Ser sospechoso por viajar en tren

Portación de rostro. El Ministerio de Seguridad estableció que cualquier persona puede ser demorada para solicitar su identificación. La medida se concentra en el transporte público.

A través de la resolución 845/2019, el Ministerio de Seguridad habilitó a la Policía Federal a solicitar el DNI de usuarios de trenes sin motivo alguno.

La Ministra de Seguridad creó el programa “Ofensores de Trenes”, bajo el pretexto de que será una herramienta útil para prevenir “delitos en el sistema de transporte público de trenes de pasajeros”.

“Estamos cuidando que no se sigan cometiendo delitos en el tren y que sepan (quienes los cometen) que van a tener un monitoreo durante el viaje”, explicó.
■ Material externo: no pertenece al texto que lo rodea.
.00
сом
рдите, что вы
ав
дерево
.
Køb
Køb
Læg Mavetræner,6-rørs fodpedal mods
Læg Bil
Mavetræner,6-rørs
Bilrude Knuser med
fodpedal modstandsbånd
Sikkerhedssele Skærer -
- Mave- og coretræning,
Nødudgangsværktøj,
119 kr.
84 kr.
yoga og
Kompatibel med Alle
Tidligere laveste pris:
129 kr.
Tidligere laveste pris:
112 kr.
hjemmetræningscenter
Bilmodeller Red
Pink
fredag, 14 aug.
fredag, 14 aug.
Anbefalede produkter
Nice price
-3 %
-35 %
Ahora, la Policía Federal podrá exigir sin motivo el documento para realizar el control de la identidad de las personas que ingresen, egresen y permanezcan en los trenes. La resolución establece que el objetivo es comprobar “la posible existencia y/o vigencia de medidas restrictivas de carácter judicial”.

Según la información que brinda la página web del Ministerio de Seguridad, efectivos de la Policía Federal Argentina utilizaran más de 1000 teléfonos celulares que podrán escanear el DNI. Además cuentan con un sistema de reconocimiento facial y estarán en red con las distintas bases de datos. En principio se implementarán controles en las estaciones Retiro y Lacroze de la Ciudad de Buenos Aires.

La resolución recibió múltiples críticas por parte de organizaciones políticas, sociales y de derechos humanos. La Coordinadora contra la represión institucional aseguró que “a partir de ahora, lo que era una “facultad” se convierte en una obligación funcional. Interceptar, identificar y detener para constatar impedimentos ya no es algo que discrecionalmente policías, gendarmes o prefectos pueden hacer. Desde hoy, deben hacerlo”.

Con la única justificación de que hay una “sospecha” de que la persona requisada puede ser un “ofensor en tren”, la decisión del Ministerio de Seguridad establece que todas las pasajeras y pasajeros son sospechosos de haber cometidos los delitos que a los efectivos se les ocurra.

La política de Patricia Burlich ataca derechos democráticos conquistados hace más de cien años.   Se invierte la carga de la prueba, aquella que establece que toda persona es inocente hasta que se demuestre lo contrario. Los efectivos policiales podrán demorar a una persona para identificarla y hacer que pierda el presentimo y llegue tarde a un evento importante. 

La elección del lugar para implementar los operativo no es ingenua. Buscan amedrentar a quienes usan el transporte público para llegar a su lugares de trabajo o estudio bajo el argumento de combatir el delito. No se escuchó ningún anuncio para atacar los actos delictivos de quienes se trasladan en Jet privados para fugar dinero y devaluar el poder adquisitivo de los argentinos.

Los defensores de la doctrina Chocobar y los estigmatizadores de la pobreza a la que “hay que dinamitar” en las villas, intentan pasar a un nuevo estadio de su política represiva. Ahora el “delito” será portar un rostro, los policía decidirán a quién demoran para exigirle que se identifique. ¿Y si alguien se niega mediante el ejercicio de sus derechos constitucionales? ¿se aplicará la doctrina idolatrada por los funcionarios del Ejecutivo?